Ainda ontem, o ministro de Minas e Energia, Bento Albuquerque, fez um pronunciamento em rede nacional, confirmando que a crise de energia no país “se agravou”. Sem mencionar a criação da nova bandeira na conta de luz, o chefe da pasta pediu à população o uso “consciente e responsável” de energia. “Reduzindo a utilização de equipamentos que consomem muita energia como chuveiros elétricos, condicionadores de ar e ferros de passar”, declarou Albuquerque.

Confira a entrevista

Redação: Clara Assunção – Edição: Helder Lima

 

O discurso chamou atenção do professor do Departamento de Geografia e do Programa de Pós-Graduação em Ciência Ambiental da Universidade de São Paulo (USP) Wagner Ribeiro. Em sua coluna no Jornal Brasil Atual, o geógrafo observou que o ministro, embora reconheça a situação, “não propôs nada de concreto” para contorná-la. Ao contrário, em sua fala Albuquerque citou que o governo foi pego de “surpresa” pelo regime de chuvas na região Sul, que acabou sendo “pior do que o esperado”. E, ao final, concluiu que a superação da crise irá depender do “empenho de todos nós” e “também das chuvas”.

Faltaram medidas de prevenção

De acordo com Ribeiro o que faltou, na verdade, foram medidas de prevenção por parte do governo de Jair Bolsonaro. Estudioso do regime de chuvas desde a década de 1990, o professor diz que historicamente há alternâncias em seu volume. “Portanto, a culpa não é da chuva. A culpa é de quem não está tomando as ações necessárias para planejar e organizar o volume de água que dispomos com alguma regularidade. Sabemos que temos uma demanda firme, estabelecida, que é a necessária para gerar energia elétrica, abastecimento humano, animal e agrícola. Mas ao mesmo tempo temos que ter clareza de que há uma oscilação do volume de chuvas, isso é conhecido. E eventualmente essa oscilação pode ser agravada”, destaca à jornalista Marilu Cabañas.

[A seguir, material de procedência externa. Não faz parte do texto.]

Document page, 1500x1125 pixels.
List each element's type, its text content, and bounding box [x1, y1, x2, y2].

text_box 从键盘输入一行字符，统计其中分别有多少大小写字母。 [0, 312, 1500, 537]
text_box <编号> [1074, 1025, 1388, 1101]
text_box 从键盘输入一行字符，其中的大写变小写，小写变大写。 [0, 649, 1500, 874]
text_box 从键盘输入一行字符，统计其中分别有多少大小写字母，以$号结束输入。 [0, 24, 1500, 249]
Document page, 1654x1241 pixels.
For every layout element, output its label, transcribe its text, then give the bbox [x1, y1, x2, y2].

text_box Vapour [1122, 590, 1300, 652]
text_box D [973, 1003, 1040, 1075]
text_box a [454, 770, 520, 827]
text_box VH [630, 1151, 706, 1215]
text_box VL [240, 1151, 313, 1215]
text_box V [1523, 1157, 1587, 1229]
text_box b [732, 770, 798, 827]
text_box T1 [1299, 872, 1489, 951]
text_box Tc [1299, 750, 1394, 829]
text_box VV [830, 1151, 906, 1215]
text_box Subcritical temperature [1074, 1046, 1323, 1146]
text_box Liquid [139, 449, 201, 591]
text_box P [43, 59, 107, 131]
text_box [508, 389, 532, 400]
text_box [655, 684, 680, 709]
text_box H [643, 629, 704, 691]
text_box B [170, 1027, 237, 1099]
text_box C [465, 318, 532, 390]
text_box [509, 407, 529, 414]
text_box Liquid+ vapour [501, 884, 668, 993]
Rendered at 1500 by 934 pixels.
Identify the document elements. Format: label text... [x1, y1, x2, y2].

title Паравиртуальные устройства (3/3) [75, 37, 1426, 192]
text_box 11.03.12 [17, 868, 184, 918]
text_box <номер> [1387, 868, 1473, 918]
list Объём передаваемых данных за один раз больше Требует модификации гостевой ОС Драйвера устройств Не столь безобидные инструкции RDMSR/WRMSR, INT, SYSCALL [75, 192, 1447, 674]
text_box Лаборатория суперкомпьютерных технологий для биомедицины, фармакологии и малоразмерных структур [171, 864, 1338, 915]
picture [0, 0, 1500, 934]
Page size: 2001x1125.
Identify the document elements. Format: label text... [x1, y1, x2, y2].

O professor da USP adverte que o avanço do desmatamento nos biomas brasileiros é uma dessas questões que impactam no regime de chuvas, ao reduzir o que chama de “corredor natural de transferência de umidade” da Amazônia para o Sul e o Sudeste. Outro aspecto, segundo ele, é a oscilação das temperaturas do oceano. Neste ano, por conta do fenômeno La Niña, houve o resfriamento das águas até maio, o que também implica na redução de chuvas, porque se altera a circulação atmosférica, conforme explica. A previsão é de que esse fenômeno ocorra novamente em outubro.

Governo negacionista

“Mas nada disso é novidade”, adverte Ribeiro. “Sabemos que isso ocorre, existe literatura mostrando que isso pode ocorrer. Temos até a capacidade hoje graças a modelos sofisticados de prever quando isso pode acontecer e quais as implicações. Mas esse governo, que parece não acreditar na ciência, e isso fica cada vez mais evidente, não considera esse tipo de situação. Até o horário de verão, que o presidente numa canetada resolveu simplesmente acabar, nem isso é cogitado agora. E é curioso que o próprio setor de comércio, bares e restaurantes solicitou o retorno do horário de verão para ampliar a possibilidade de atrair clientes. Nem isso foi aventado”, contesta.

O geógrafo da USP defende que, para além de um racionamento em escala individual, é preciso também controlar o consumo de energia do setor industrial, responsável por grande parte do uso. Ele cobra a renovação dos equipamentos que possam de ter maior eficiência energética. Assim como a repotencialização das hidrelétricas, que já estão operando, e o estímulo a fontes de energia alternativas. Sem essas medidas, a estiagem pode produzir mais reveses, como a paralisação das operações de transporte de carga pelos rios. Empresas já interromperam o uso da hidrovia Tietê-Paraná e a estimativa é de prejuízos na ordem de R$ 3 bilhões a R$ 5 bilhões.

“É de fato preocupante, porque é um governo que mostra seu despreparo e falta de qualificação técnica para enfrentar os problemas reais e agudos que atingem a sociedade brasileira”, lamenta Wagner Ribeiro.